The first observation to make is the silence surrounding the Synod. Let's be clear, insiders have talked about it and talk about it a lot. Issues of specialised magazines completely dedicated to the Synod have been published. But, one wonders whether the majority of Catholics know that the Synod will take place, are aware of what it will be about and, above all, are aware of the serious problems on the table. The numbers of the involvement of Christians in the preparatory listening phase are very low. There is a deficit of information (and therefore participation) which clashes with the emphasis on synodality. In parishes, no one talks about the Synod. It’s not mentioned in homilies. It is said that the topic is systematically avoided in conversations between priests and in diocesan meetings. Even the bishops, at least in their majority, are silent on the topic and no one knows what they think.

This silence is quite disturbing and speaks to us of an uncertain and hesitant Church, with a large grey mass, which suffers the event without understanding and without conviction. If disconcerting choices were to emerge from the Synod, perhaps a large part of this silent mass would say nothing about it, as it said nothing after Amoris laetitia, but it could also be that this silence is a prelude to passive resistance and that it can already be considered such today . This "Church of silence" could then speak, at least with deeds if not with words.

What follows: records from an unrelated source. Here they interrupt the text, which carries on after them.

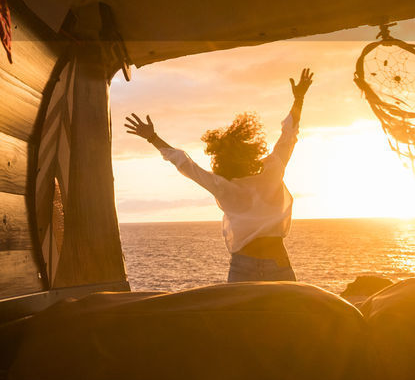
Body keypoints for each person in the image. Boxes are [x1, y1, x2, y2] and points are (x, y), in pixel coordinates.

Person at [124, 68, 314, 282]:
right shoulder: (272, 170)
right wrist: (299, 98)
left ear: (221, 160)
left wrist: (153, 138)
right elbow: (289, 134)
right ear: (251, 150)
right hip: (277, 261)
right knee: (288, 315)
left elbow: (185, 163)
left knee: (239, 316)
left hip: (243, 267)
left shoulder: (222, 186)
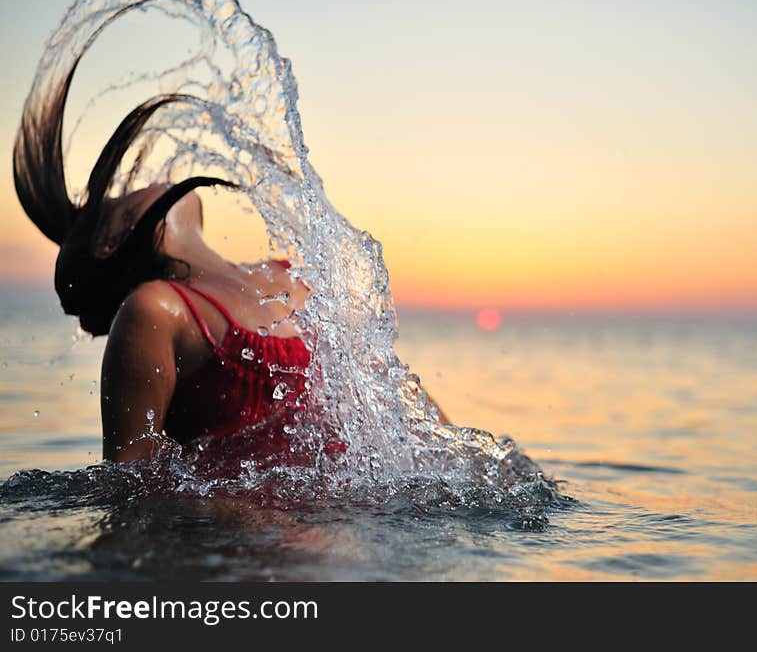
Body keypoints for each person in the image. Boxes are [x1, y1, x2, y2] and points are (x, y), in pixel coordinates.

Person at [13, 62, 450, 465]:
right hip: (250, 548)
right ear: (109, 240)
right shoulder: (157, 311)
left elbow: (403, 412)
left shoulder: (291, 276)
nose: (141, 187)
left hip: (362, 539)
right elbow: (127, 492)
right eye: (115, 201)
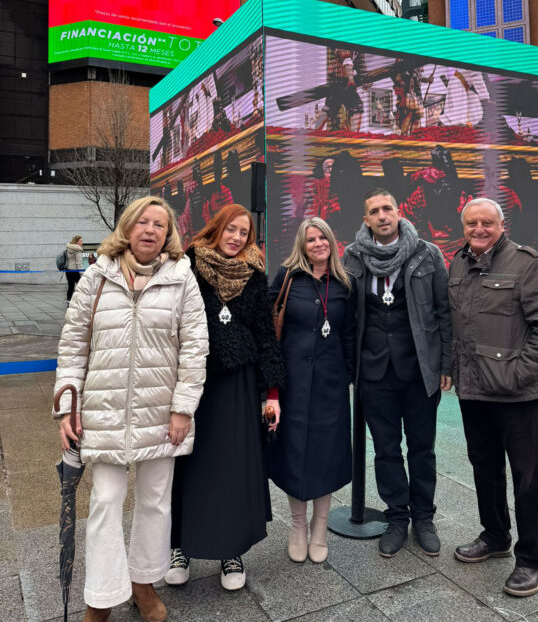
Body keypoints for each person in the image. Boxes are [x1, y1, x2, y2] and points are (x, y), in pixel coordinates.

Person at [53, 197, 209, 622]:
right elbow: (72, 346)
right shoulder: (96, 276)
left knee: (155, 499)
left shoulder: (182, 278)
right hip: (102, 410)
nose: (151, 229)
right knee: (105, 500)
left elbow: (195, 349)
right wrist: (67, 407)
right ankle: (101, 597)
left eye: (160, 224)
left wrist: (183, 408)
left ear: (168, 234)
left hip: (162, 412)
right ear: (128, 226)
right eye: (143, 221)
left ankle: (143, 583)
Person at [449, 198, 538, 598]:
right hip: (473, 391)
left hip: (517, 395)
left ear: (502, 224)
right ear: (463, 227)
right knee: (484, 468)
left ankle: (532, 559)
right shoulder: (458, 263)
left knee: (527, 478)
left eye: (486, 222)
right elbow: (459, 327)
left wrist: (520, 374)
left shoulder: (528, 263)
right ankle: (495, 535)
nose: (478, 229)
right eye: (471, 223)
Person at [166, 204, 284, 591]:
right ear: (216, 229)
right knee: (188, 464)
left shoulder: (253, 277)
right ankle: (179, 545)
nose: (236, 238)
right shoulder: (188, 269)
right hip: (194, 383)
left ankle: (230, 551)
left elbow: (266, 336)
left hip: (237, 385)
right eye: (231, 229)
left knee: (232, 469)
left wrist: (271, 393)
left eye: (244, 233)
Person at [343, 189, 452, 558]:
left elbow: (444, 312)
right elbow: (347, 316)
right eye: (374, 211)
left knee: (422, 449)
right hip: (374, 372)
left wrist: (446, 364)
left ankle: (423, 518)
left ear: (399, 211)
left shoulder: (427, 253)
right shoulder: (353, 257)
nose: (382, 215)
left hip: (420, 369)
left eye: (387, 208)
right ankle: (396, 519)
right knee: (386, 451)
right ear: (366, 220)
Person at [269, 217, 356, 563]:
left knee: (326, 455)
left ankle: (320, 528)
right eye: (310, 240)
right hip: (292, 381)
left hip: (330, 384)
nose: (318, 243)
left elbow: (349, 334)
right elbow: (269, 325)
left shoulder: (346, 283)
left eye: (323, 238)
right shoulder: (288, 278)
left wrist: (348, 374)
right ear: (301, 246)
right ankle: (298, 526)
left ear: (332, 242)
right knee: (294, 454)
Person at [65, 235, 83, 304]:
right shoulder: (78, 249)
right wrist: (81, 273)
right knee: (80, 286)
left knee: (70, 286)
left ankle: (69, 300)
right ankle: (79, 300)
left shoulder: (69, 248)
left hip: (68, 270)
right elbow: (79, 262)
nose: (82, 242)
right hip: (75, 271)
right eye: (81, 241)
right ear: (77, 242)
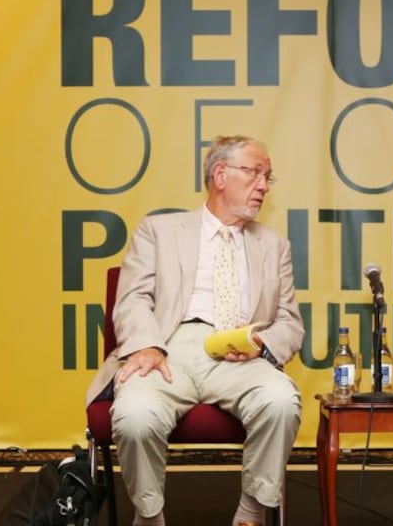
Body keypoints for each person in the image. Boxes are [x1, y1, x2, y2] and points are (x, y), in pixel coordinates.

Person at [84, 135, 304, 526]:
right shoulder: (159, 229)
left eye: (268, 177)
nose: (264, 186)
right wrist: (147, 345)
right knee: (134, 415)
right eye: (254, 172)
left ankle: (251, 515)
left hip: (239, 357)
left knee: (281, 402)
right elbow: (132, 298)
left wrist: (261, 345)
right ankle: (149, 518)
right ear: (220, 175)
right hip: (168, 349)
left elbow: (289, 321)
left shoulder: (275, 246)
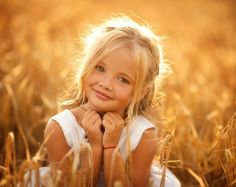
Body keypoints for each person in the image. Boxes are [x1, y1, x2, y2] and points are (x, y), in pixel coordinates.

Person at [23, 15, 181, 187]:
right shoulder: (60, 128)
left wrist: (111, 147)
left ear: (141, 92)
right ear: (86, 66)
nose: (105, 84)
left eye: (123, 79)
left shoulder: (143, 134)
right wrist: (95, 146)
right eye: (99, 68)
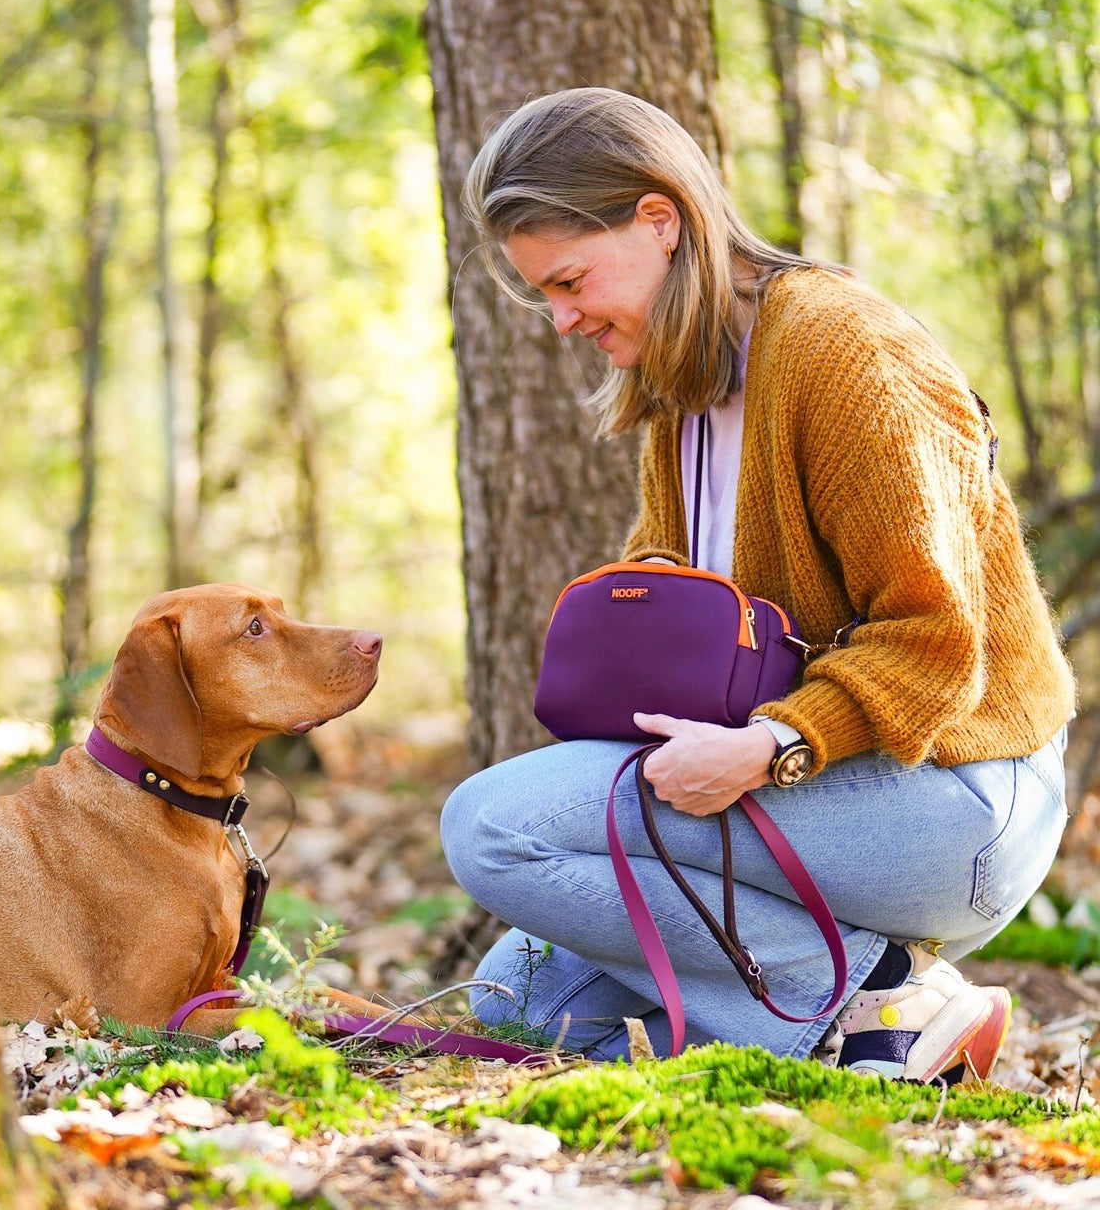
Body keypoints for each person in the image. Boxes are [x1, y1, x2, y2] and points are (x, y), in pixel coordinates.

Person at [439, 87, 1075, 1083]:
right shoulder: (680, 383)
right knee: (520, 1003)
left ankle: (885, 988)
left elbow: (935, 641)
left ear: (658, 218)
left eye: (568, 281)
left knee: (490, 825)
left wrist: (770, 742)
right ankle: (857, 1027)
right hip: (821, 782)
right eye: (542, 295)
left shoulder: (841, 352)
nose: (560, 320)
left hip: (959, 791)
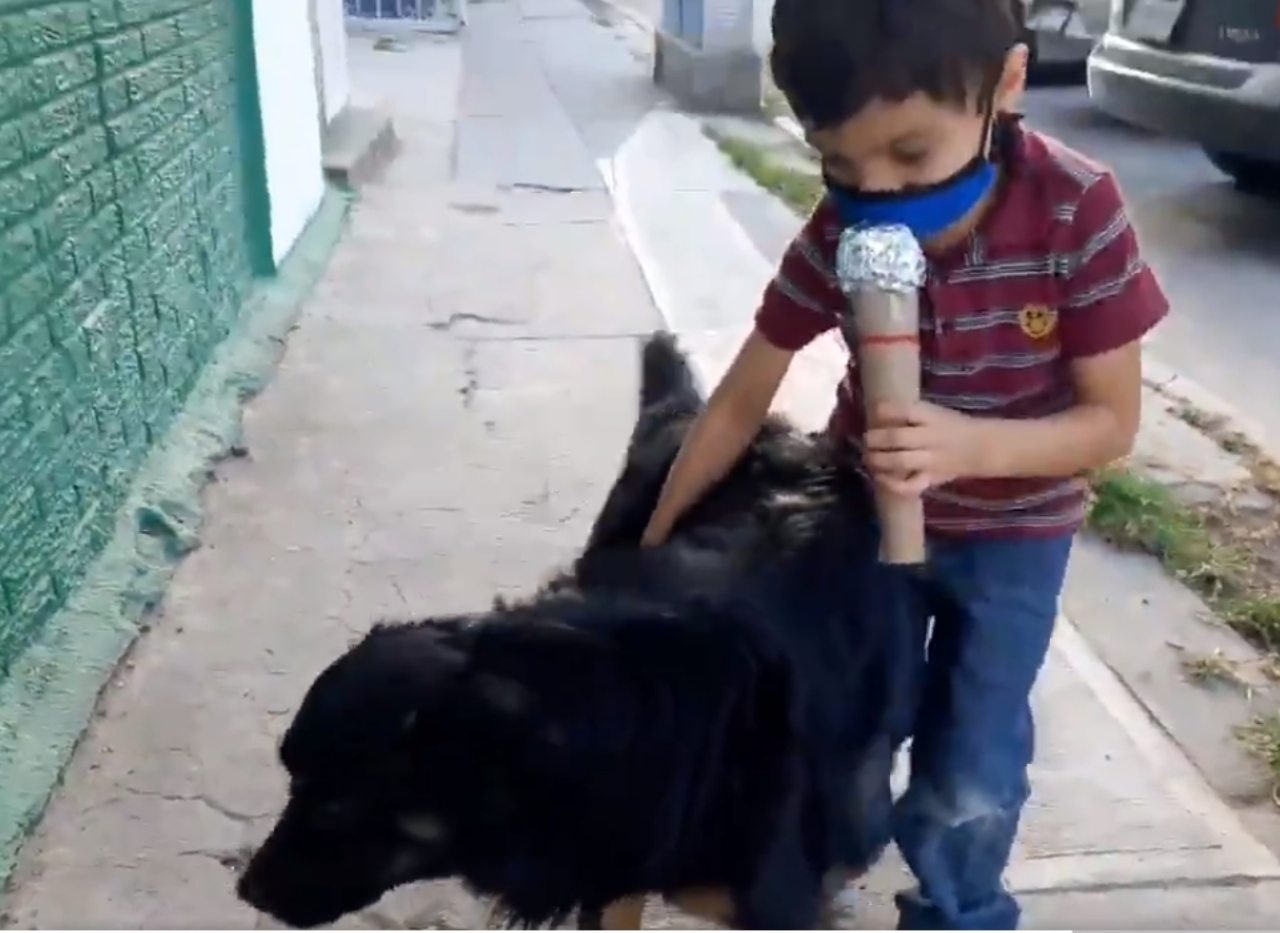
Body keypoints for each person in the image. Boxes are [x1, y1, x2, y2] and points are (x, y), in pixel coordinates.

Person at [637, 0, 1170, 928]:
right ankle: (821, 868)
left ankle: (959, 907)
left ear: (1006, 85)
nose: (878, 192)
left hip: (1014, 539)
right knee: (842, 726)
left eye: (912, 156)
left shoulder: (1076, 209)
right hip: (856, 517)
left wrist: (970, 446)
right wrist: (653, 536)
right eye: (841, 165)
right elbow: (738, 397)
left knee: (971, 757)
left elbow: (1110, 423)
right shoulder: (839, 230)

We can also include in this zone of silence the proliferation of slogan-words that cover the synodal issues with a cloak of tired and repetitive habit. The expressions are always the same, from Francis' speech in 2015 on the fiftieth anniversary of the establishment of the Synod of Bishops up to this year's Instrumentum laboris: process, lifestyle, walking together, listening, consensus... They are words by now without meaning, due to their excessive abuse.

If, in speaking of silence, we mentioned an uncertain and hesitant Church, observing instead the world of the "competent" we find a very divided Church. By competent I am referring to cardinals and bishops who intervene publicly on the topic both for and against the spirit of the Synod, theologians, journalists, Catholic intellectuals and the whole world who continually comment on blogs and social media. Here the contrast is very strong and confirms that the Synod, as it was conceived, will not just be a synod, but is proposed as a radical change in the life of the Church. It's as if we were faced with an either/or situation. What strikes and animates the conflict is the realistic belief that this Synod, not dealing with particular themes but with synodality as an aspect of the whole Church, could be revolutionary and light a great fire to the detriment of tradition.

Thus we have Episcopal Conferences that call each other to order, such as the Polish and the German ones. We have cardinals who consider synodality as a "toxic nightmare" (Pell), who say they pray every day so that the Synod will not be held (Burke) or that the Church is on the edge of a precipice (Müller). Other cardinals, however, announce that from now on they will bless homosexual couples in church (Marx), hoping that the Synod will foresee this as a stable possibility. There are cardinals who withdraw from the Synod, withdrawing from the nomination (Ladaria), and bishops who announce not to apply any decisions of the Synod that conflict with tradition (Strikland) and, under threat, declare that they will not resign of their own free will, provoking the appreciation of high prelates (Müller, Viganò). There are also groups of faithful who write to the Pope and ask him to stop.

Meanwhile, there is war between theological magazines. Those of the Jesuits, not only the Italians, are rapidly pushing for reform. Those of the "moderate centre" are dedicated to examining the concept of synodality in depth, arguing that so far, it has not yet been clarified. In this way they try to slow down the process. Traditionalists critically examine the relationship between synodality, collegiality and conciliarity, thus also going as far back as Vatican II.

It must be recognised that the next Synod has already produced some effects, even before it has begun. Communication codes have become more complicated, tempers have flared and conflicts have increased. The Church is more divided. This is not a good preventative outcome.

Notably, on the eve of the opening of the Synod, the Daily Compass has organised an international conference in Rome on the main issues of this assembly.